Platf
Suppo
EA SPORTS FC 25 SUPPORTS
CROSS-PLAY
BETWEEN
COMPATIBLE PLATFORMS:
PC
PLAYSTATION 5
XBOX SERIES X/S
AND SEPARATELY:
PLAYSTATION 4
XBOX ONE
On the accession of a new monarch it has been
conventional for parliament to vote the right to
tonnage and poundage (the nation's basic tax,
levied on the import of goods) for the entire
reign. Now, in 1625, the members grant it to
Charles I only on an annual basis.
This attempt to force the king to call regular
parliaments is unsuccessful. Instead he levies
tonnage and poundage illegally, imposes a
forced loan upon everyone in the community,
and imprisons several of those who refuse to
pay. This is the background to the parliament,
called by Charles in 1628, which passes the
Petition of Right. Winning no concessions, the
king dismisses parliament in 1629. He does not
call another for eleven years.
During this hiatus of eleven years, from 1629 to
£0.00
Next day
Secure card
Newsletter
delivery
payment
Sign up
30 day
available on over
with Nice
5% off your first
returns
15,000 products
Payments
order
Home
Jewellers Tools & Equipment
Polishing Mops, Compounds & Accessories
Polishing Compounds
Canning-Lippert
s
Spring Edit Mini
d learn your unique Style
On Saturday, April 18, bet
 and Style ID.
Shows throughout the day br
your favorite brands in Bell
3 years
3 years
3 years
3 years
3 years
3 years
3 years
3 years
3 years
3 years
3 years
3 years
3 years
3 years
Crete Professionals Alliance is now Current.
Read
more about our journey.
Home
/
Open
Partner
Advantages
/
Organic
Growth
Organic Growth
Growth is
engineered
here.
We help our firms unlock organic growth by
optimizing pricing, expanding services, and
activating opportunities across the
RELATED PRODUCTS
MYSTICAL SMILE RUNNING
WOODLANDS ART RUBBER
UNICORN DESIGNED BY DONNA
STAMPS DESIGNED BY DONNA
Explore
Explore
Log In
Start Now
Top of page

- **WHAT IS BEING ASKED**
Each record must be duplicated exactly, with none missing.

- **EXERCISE ANSWER**
Platf
Suppo
EA SPORTS FC 25 SUPPORTS
CROSS-PLAY
BETWEEN
COMPATIBLE PLATFORMS:
PC
PLAYSTATION 5
XBOX SERIES X/S
AND SEPARATELY:
PLAYSTATION 4
XBOX ONE
On the accession of a new monarch it has been
conventional for parliament to vote the right to
tonnage and poundage (the nation's basic tax,
levied on the import of goods) for the entire
reign. Now, in 1625, the members grant it to
Charles I only on an annual basis.
This attempt to force the king to call regular
parliaments is unsuccessful. Instead he levies
tonnage and poundage illegally, imposes a
forced loan upon everyone in the community,
and imprisons several of those who refuse to
pay. This is the background to the parliament,
called by Charles in 1628, which passes the
Petition of Right. Winning no concessions, the
king dismisses parliament in 1629. He does not
call another for eleven years.
During this hiatus of eleven years, from 1629 to
£0.00
Next day
Secure card
Newsletter
delivery
payment
Sign up
30 day
available on over
with Nice
5% off your first
returns
15,000 products
Payments
order
Home
Jewellers Tools & Equipment
Polishing Mops, Compounds & Accessories
Polishing Compounds
Canning-Lippert
s
Spring Edit Mini
d learn your unique Style
On Saturday, April 18, bet
 and Style ID.
Shows throughout the day br
your favorite brands in Bell
3 years
3 years
3 years
3 years
3 years
3 years
3 years
3 years
3 years
3 years
3 years
3 years
3 years
3 years
Crete Professionals Alliance is now Current.
Read
more about our journey.
Home
/
Open
Partner
Advantages
/
Organic
Growth
Organic Growth
Growth is
engineered
here.
We help our firms unlock organic growth by
optimizing pricing, expanding services, and
activating opportunities across the
RELATED PRODUCTS
MYSTICAL SMILE RUNNING
WOODLANDS ART RUBBER
UNICORN DESIGNED BY DONNA
STAMPS DESIGNED BY DONNA
Explore
Explore
Log In
Start Now
Top of page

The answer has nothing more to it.